Our survey also emphasized the critical importance of education and training for HCPs to ensure the safe and appropriate use of LLMs. Ensuring clinicians are knowledgeable and capable of effectively utilizing LLM tools requires a multifaceted approach. Focused research within healthcare is essential to assess specific LLM capabilities and performance. Additionally, comprehensive education addressing operational mechanisms, benefits, biases, potential errors, and ethical implications is essential. Such training will enable HCPs to responsibly and effectively utilize LLMs. Given the rapid technological advances, ongoing education is necessary to maintain user competence and awareness of both the potential and limitations of these technologies in clinical practice [
29]. This aligns with the themes discussed in the editorial [
30]. Human-AI interaction plays a crucial role in successful clinical AI implementation. Importantly, LLM-based medical AI devices not only carry risks of hallucination and sycophancy but also have outputs that can be significantly influenced by prompt formulation. Therefore, tailored guidance or educational programs should be developed for HCPs, enhancing their training in basic technical knowledge and prompt engineering skills, thereby facilitating more effective human-AI interactions and optimal use of LLM-based AI tools.

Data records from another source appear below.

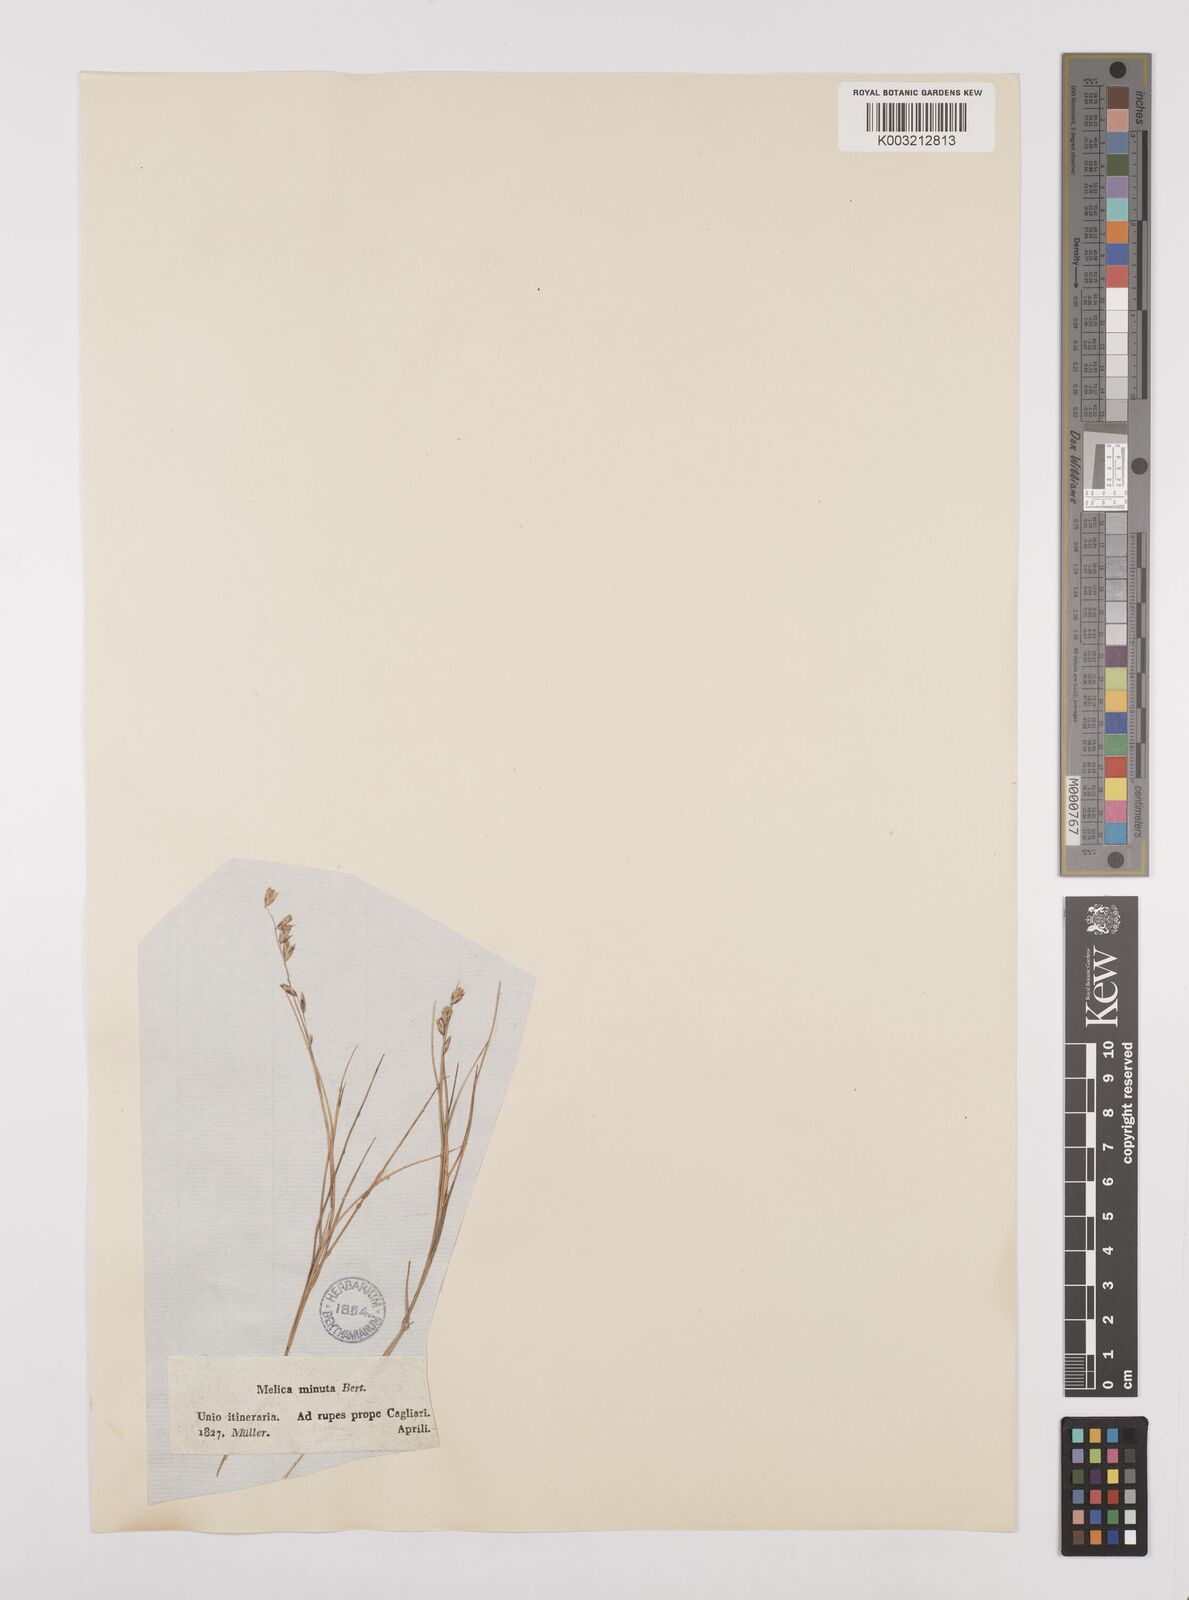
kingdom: Plantae
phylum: Tracheophyta
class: Liliopsida
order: Poales
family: Poaceae
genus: Melica
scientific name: Melica minuta
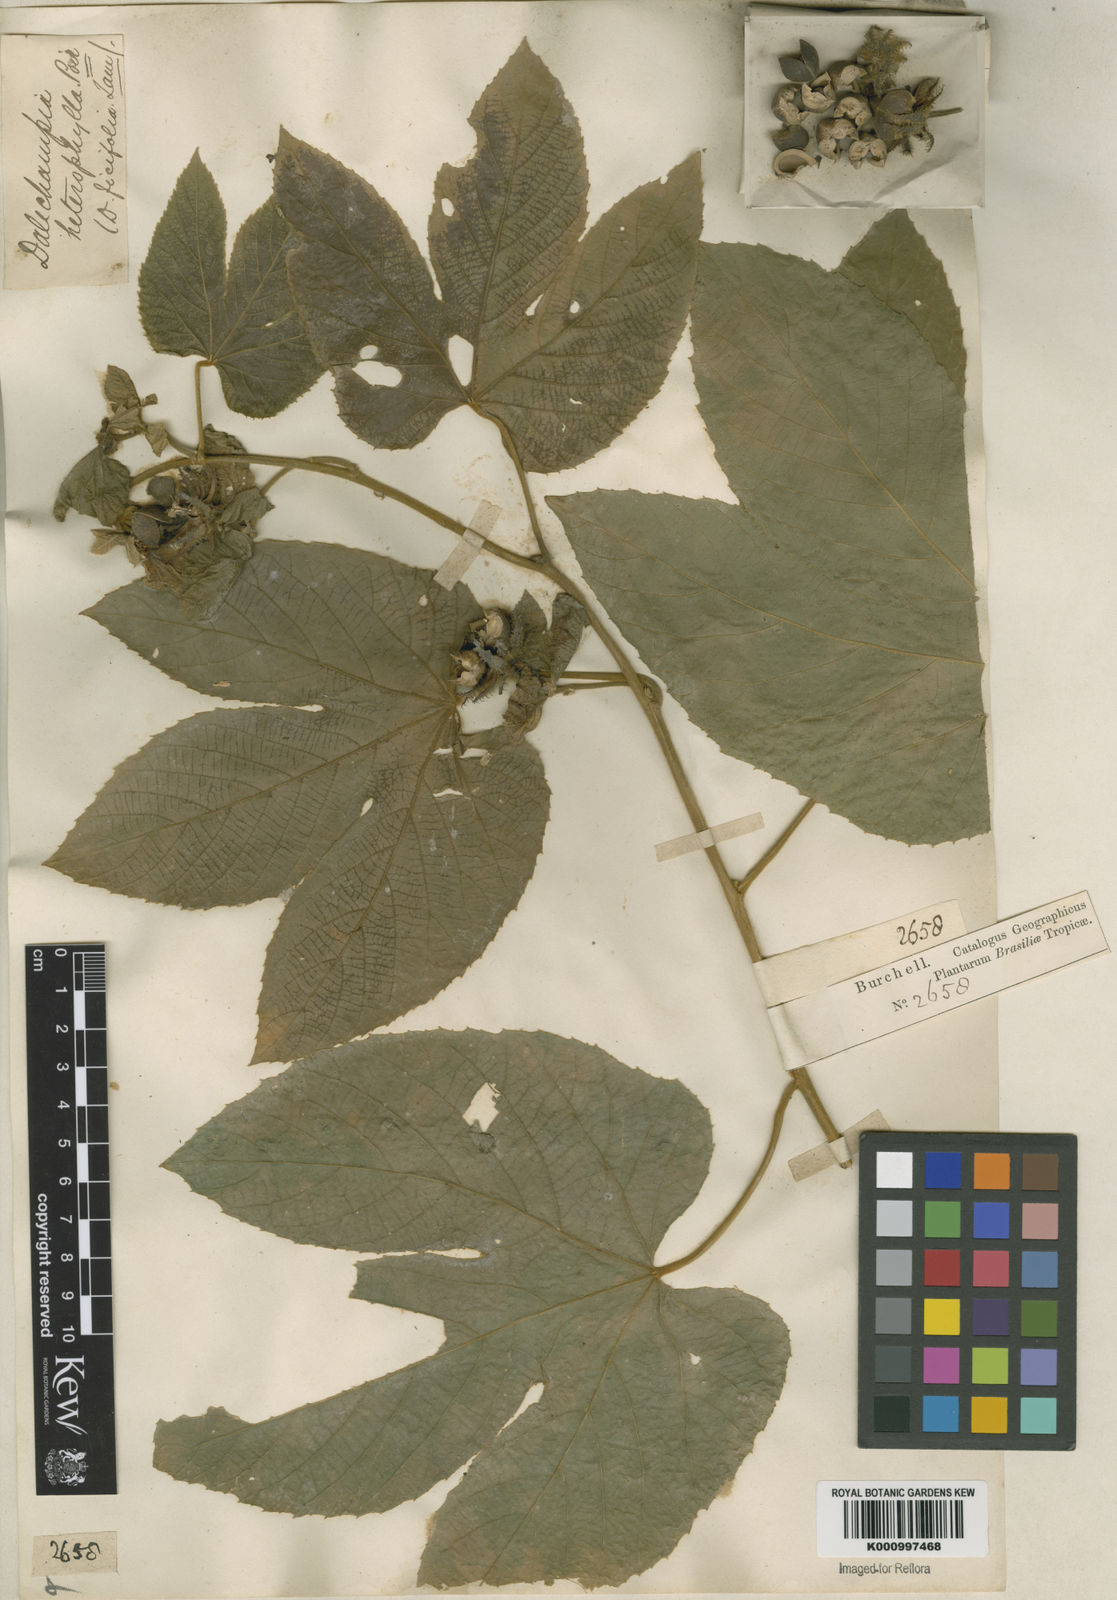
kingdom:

While this study provides valuable insights, certain limitations must be acknowledged. First, Delphi survey results should be viewed as reference material for decision-making rather than definitive conclusions, as consensus does not necessarily indicate the most accurate answer [
18]. Second, concerns about selection bias in survey items exist. Closed-format questions may have limited the range of expert responses, influencing consensus outcomes. Additionally, our expert panel may not represent all perspectives in this field, and constraints such as limited time and potential non-response bias should also be considered. Furthermore, the rapid pace of technological advancement may limit the long-term relevance of some findings. Despite these limitations, this study offers meaningful implications to inform future research directions and policy development in this rapidly advancing domain.
This study evaluated the potential utilization of LLMs in healthcare and highlighted significant heterogeneity in expert opinions across various domains. The observed variations regarding risks associated with LLMs and essential conditions for their safe implementation underscore the importance of continued research and discussion. The findings, contextualized within Korea’s unique environment, are expected to play a vital role in shaping relevant policies and guiding decision-making processes.